● WORK INSTRUCTIONS
Retype all of the listing exactly, with no pictures.

Start of GIVEN DATA

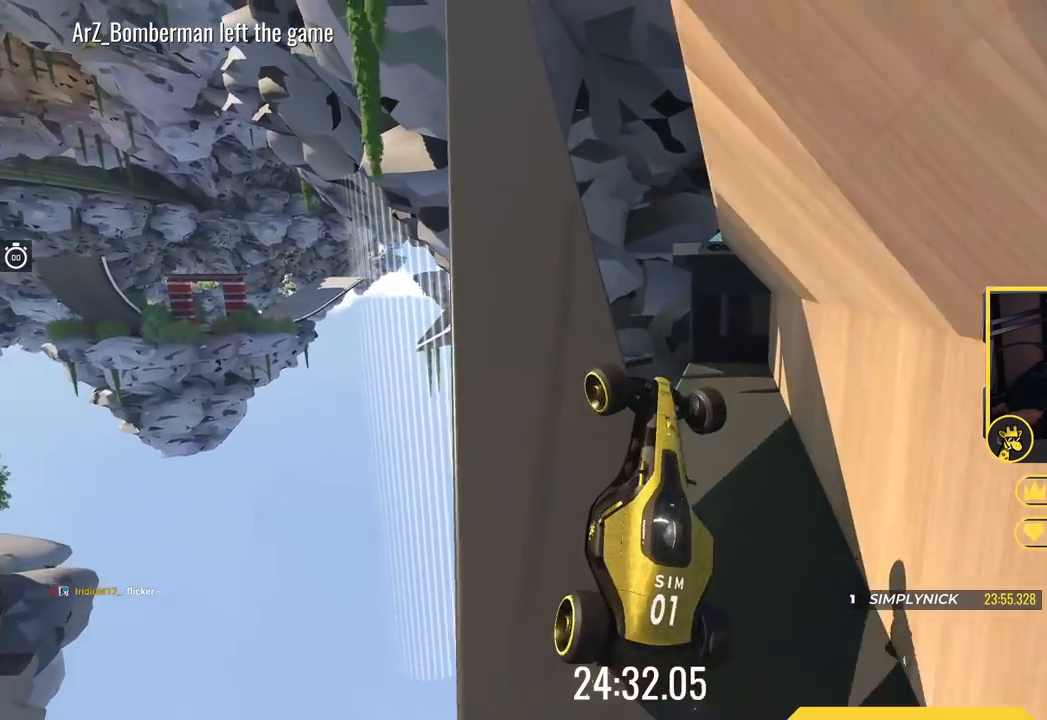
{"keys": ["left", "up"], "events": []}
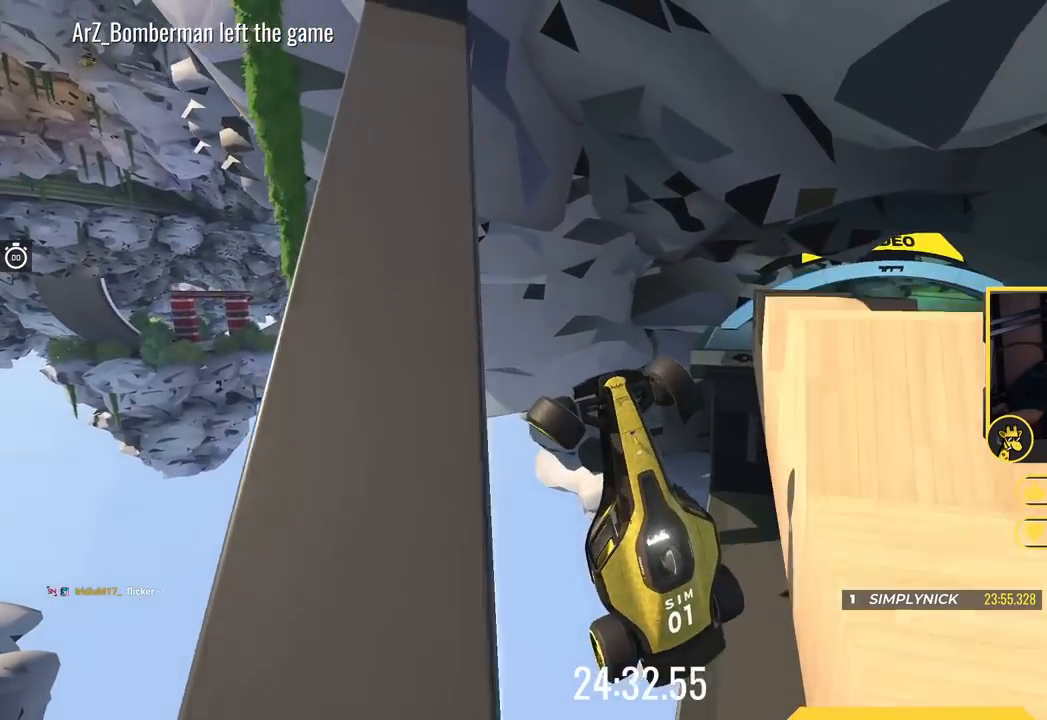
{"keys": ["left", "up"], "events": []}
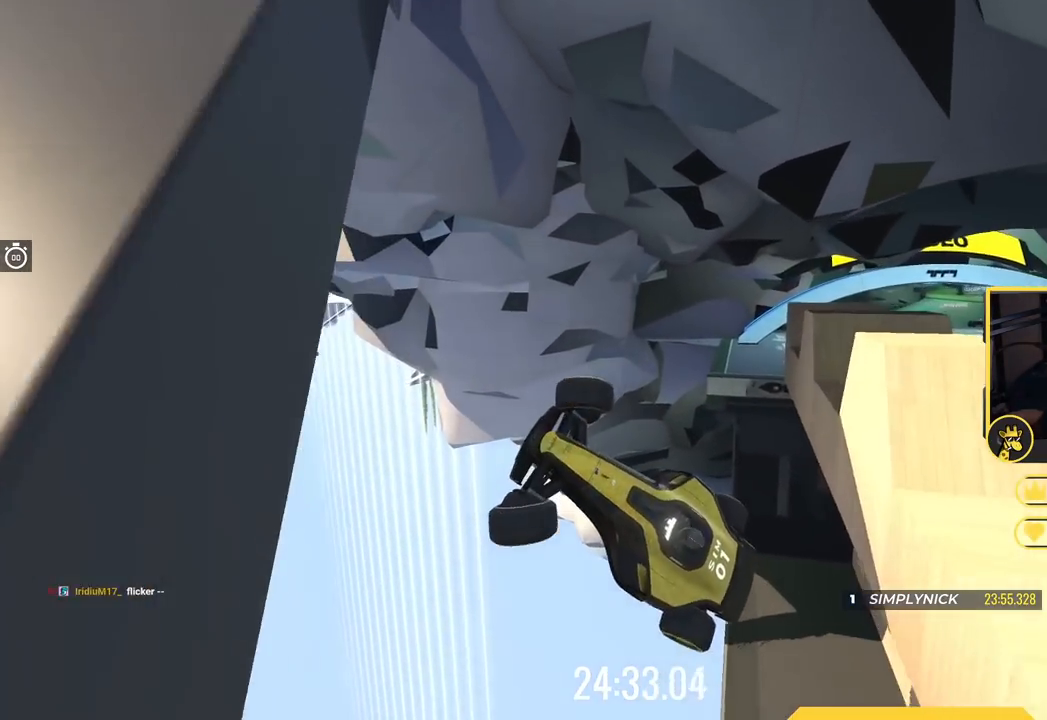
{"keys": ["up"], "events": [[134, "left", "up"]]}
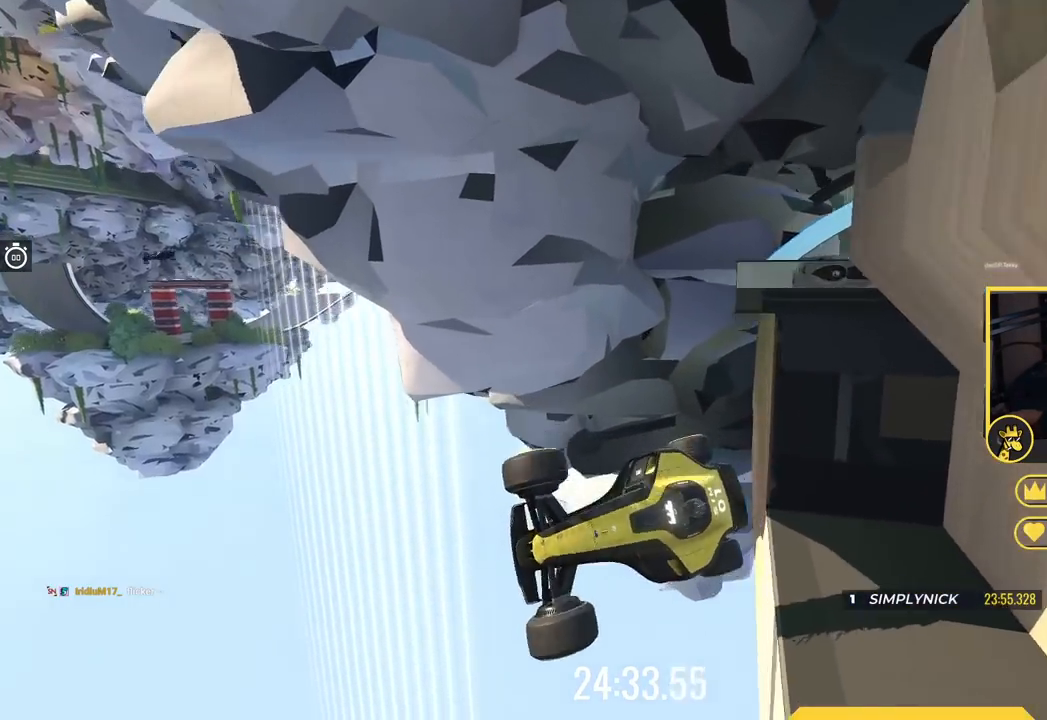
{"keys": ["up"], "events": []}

End of GIVEN DATA

● EXERCISE ANSWER
{"keys": ["left", "up"], "events": []}
{"keys": ["left", "up"], "events": []}
{"keys": ["up"], "events": [[134, "left", "up"]]}
{"keys": ["up"], "events": []}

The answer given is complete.